California Penal Code § 793 (West 1970) is similar: “When an act charged as a public offense is within the jurisdiction of another State or country, as well as of this State, a conviction or acquittal thereof in the former is a bar to the prosecution or indictment therefor in this State.”
Sea People v. Belcher, 11 Cal.3d 91, 113 Cal.Rptr. 1, 520 P.2d 385 (1974); People v. Candelaria, 139 Cal.App.2d 432, 294 P.2d 120 (2d Dist.1956); Note, Criminal Law: Conviction or Acquittal in a Federal Court as a Bar to State Prosecution: California Penal Code Section 656, 45 Calif.L.Rev. 197 (1957).

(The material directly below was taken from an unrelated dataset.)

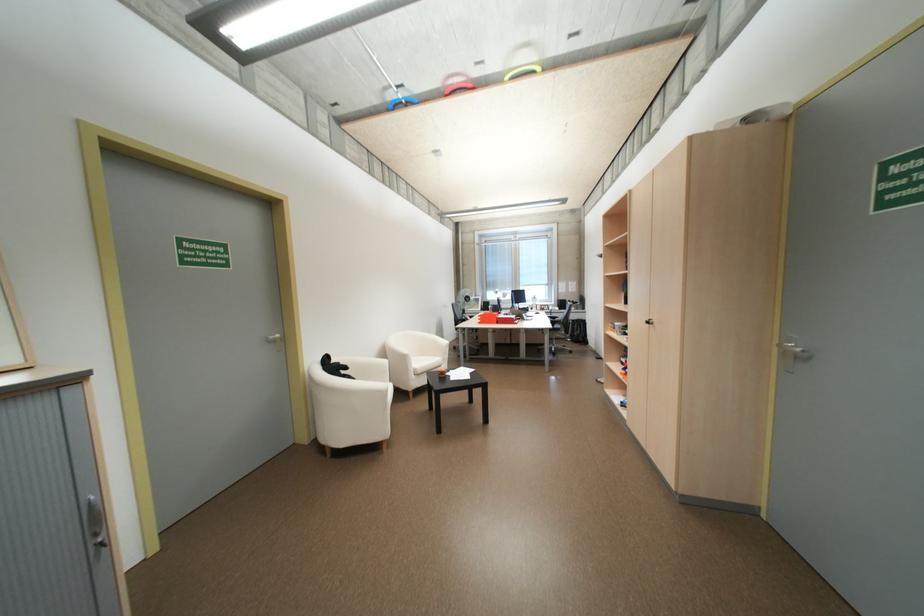
Where would you pull the black cabinet knob? Please return your answer as a coordinate pair (x, y).

(649, 322)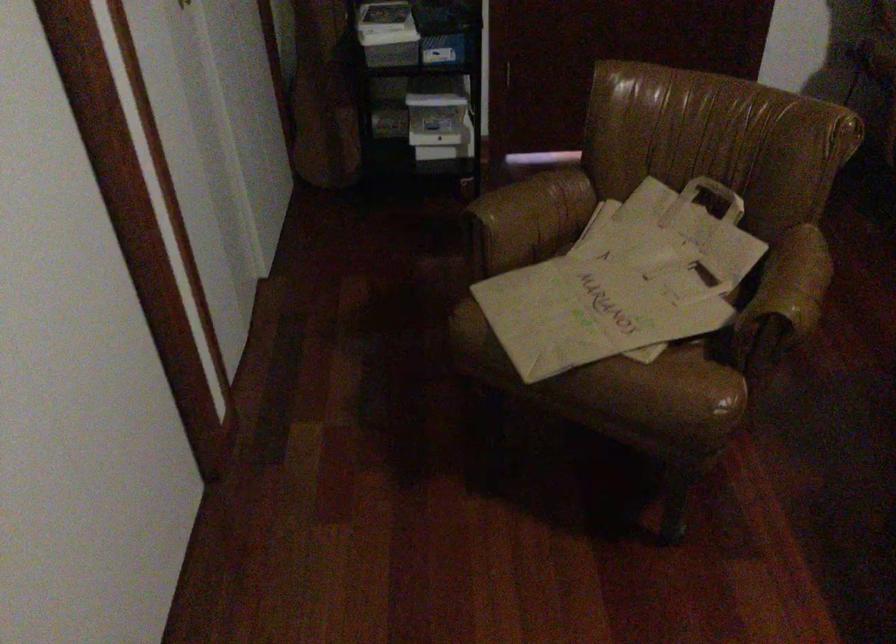
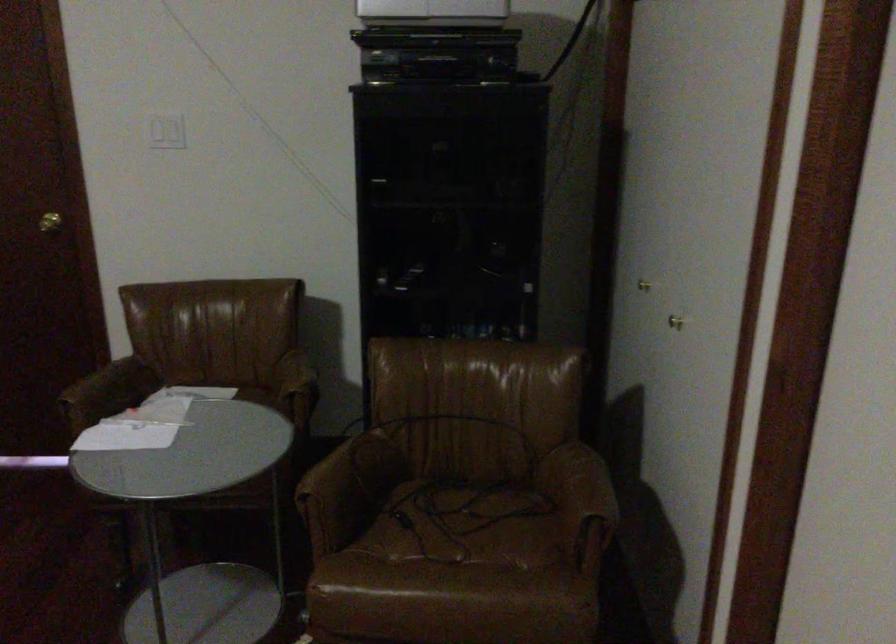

. 18 U.S.C. § 2114 provides :
Whoever assaults any person, having lawful charge, control, or custody of any mail matter or of any money or other property of the United States, with intent to rob, steal, or purloin such mail matter, money, or other property of the United States, or robs any such person of mail matter, or of any money, or other property of the United States, shall, for the first offense, be imprisoned not more than ten years; and if in effecting or attempting to effect such robbery he wounds the person having custody of such mail, money, or other property of the United States, or puts his life in jeopardy by the use of a dangerous weapon, or for a subsequent offense, shall be imprisoned twenty-five years.
. The Act of March 4, 1909, Ch. 321, § 197, 35 Stat. 1126, provided:
Whoever shall assault any person having lawful charge, control or custody of any mail matter, with intent to rob, steal or purloin such mail matter or any part thereof, or shall rob any person of such mail or any part thereof, shall, for a first offense, be imprisoned not more than ten years; and if in effecting or attempting to effect such robbery, he shall wound the person having custody of the mail, or put his life in jeopardy by the use of a dangerous weapon, or for a subsequent offense, shall be imprisoned twenty-five years.
The Act of August 26, 1935, Oh. 694, 49 Stat. 867, in comparison, read :
Whoever shall assault any person having lawful charge, control, or custody of any mail matter or of any money or other property of the United States, with intent to rob, steal, or purloin such mail matter, money, or other property of the United *740States, or any part thereof, or shall rob any such person of such mail matter, or of any money, or other property of the United States, or any part thereof, shall, for the first offense, be imprisoned not more than ten years; and if in effecting or attempting to effect such robbery he shall wound the person having custody of such mail, money, or other property of the United States, or put his life in jeopardy by the use of a dangerous weapon, or for a subsequent offense, shall be imprisoned twenty-five years.